I tre leader hanno concordato di lavorare "insieme a una serie di opzioni per proteggere le navi commerciali in risposta alle crescenti minacce dell'Iran". Durante i colloqui è stata inoltre ribadita "l'importanza vitale della libertà di navigazione" e la volontà di mantenere un coordinamento stretto nei prossimi giorni, mentre il conflitto scatenato dopo gli attacchi di Stati Uniti e Israele contro Teheran continua a produrre ripercussioni sulla sicurezza marittima.
Il portavoce di Starmer ha spiegato che Londra sta "lavorando a stretto contatto" con gli alleati per valutare possibili misure di tutela del traffico commerciale nello stretto "mentre il quadro delle minacce evolve", senza però entrare nel dettaglio delle opzioni sul tavolo.
Tra le ipotesi circolate vi sarebbe anche l'idea di una scorta militare alle petroliere e ai mercantili che attraversano l'area, ma fonti informate sottolineano che "non è un'opzione praticabile in questa fase". Il timore è che un dispositivo di questo tipo possa trasformarsi in un "pull factor", rendendo le navi obiettivi ancora più esposti ad eventuali attacchi iraniani. Un monito che arriverebbe anche da diversi Paesi del Golfo, in costante contatto con il governo italiano.
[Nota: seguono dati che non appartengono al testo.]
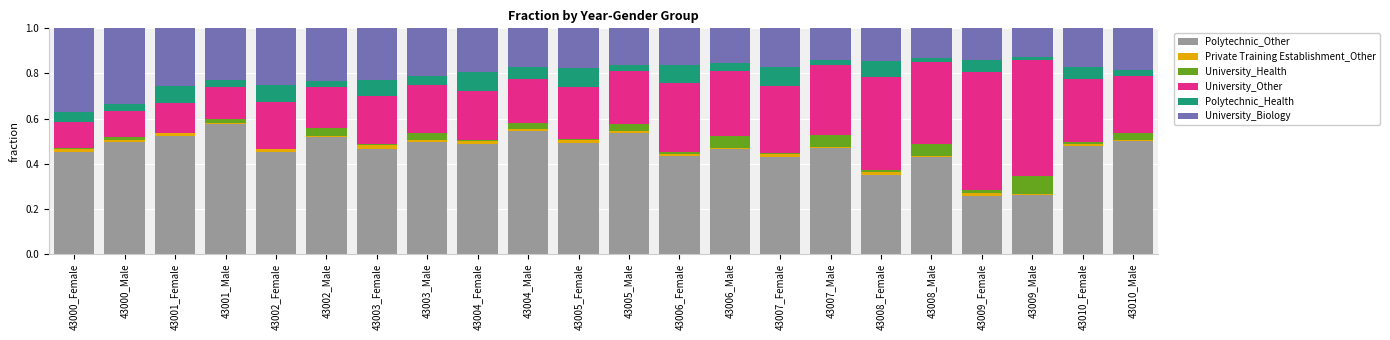

The Polytechnic_Other series shows 0.3 at 43002_Male. True or false?

False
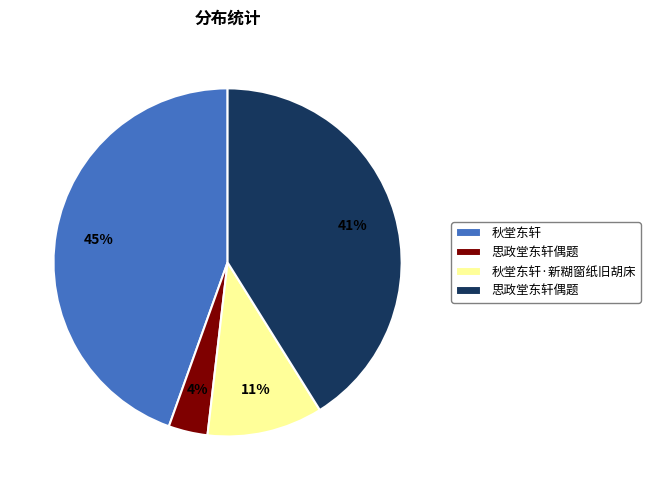

Does any single category account for the majority?

No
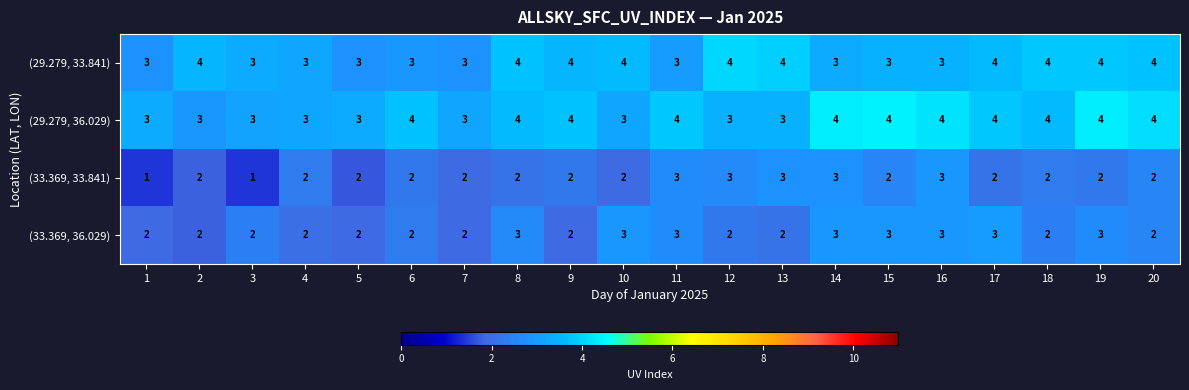

What is the sum of the (29.279, 36.029) values at 1 and 13?

6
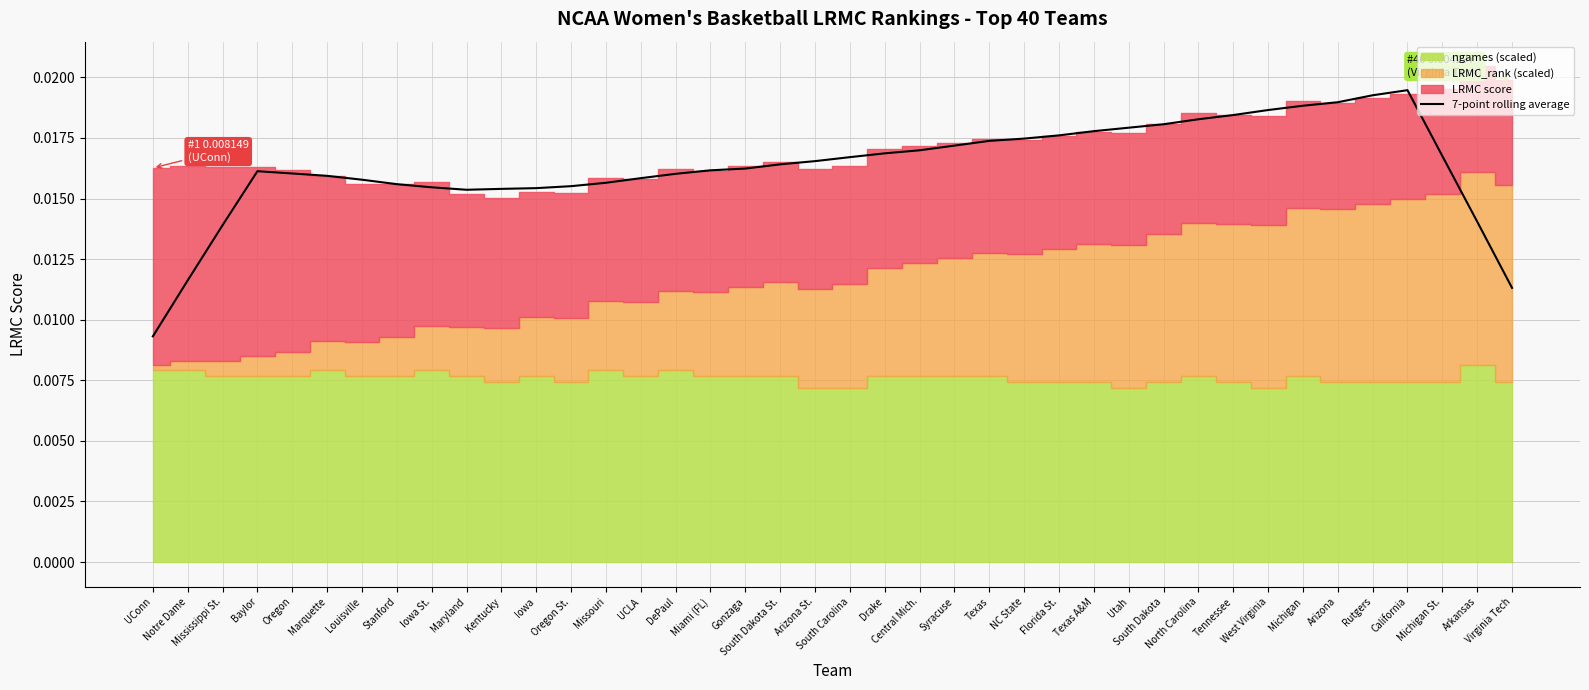

How many interior local valleys (lower than both neighbors) does the data have?

1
Downing Street ha inoltre fatto sapere che il premier britannico ha aggiornato i partner europei sulle "misure difensive in corso adottate dal Regno Unito nella regione negli ultimi giorni, a sostegno dei nostri partner nel Golfo". I leader, viene spiegato, hanno condiviso la necessità di rafforzare la cooperazione di fronte a una crisi in rapida escalation e hanno deciso di restare in contatto nelle prossime ore.
Nel frattempo emergono nuovi elementi di incertezza nella zona. Alcune interferenze stanno alterando i dati satellitari di localizzazione delle navi in transito nello stretto, generando posizioni anomale e movimenti inesistenti nei porti. Il sito specializzato Marinetraffic segnala che le verifiche "hanno confermato che questo movimento è artificiale". Secondo Lloyd's List Intelligence non si esclude che alcune imbarcazioni, forse appartenenti alla cosiddetta flotta fantasma iraniana, stiano navigando con il transponder spento per occultare la propria posizione, mentre molte compagnie di navigazione ufficiali preferiscono restare lontane dall'area.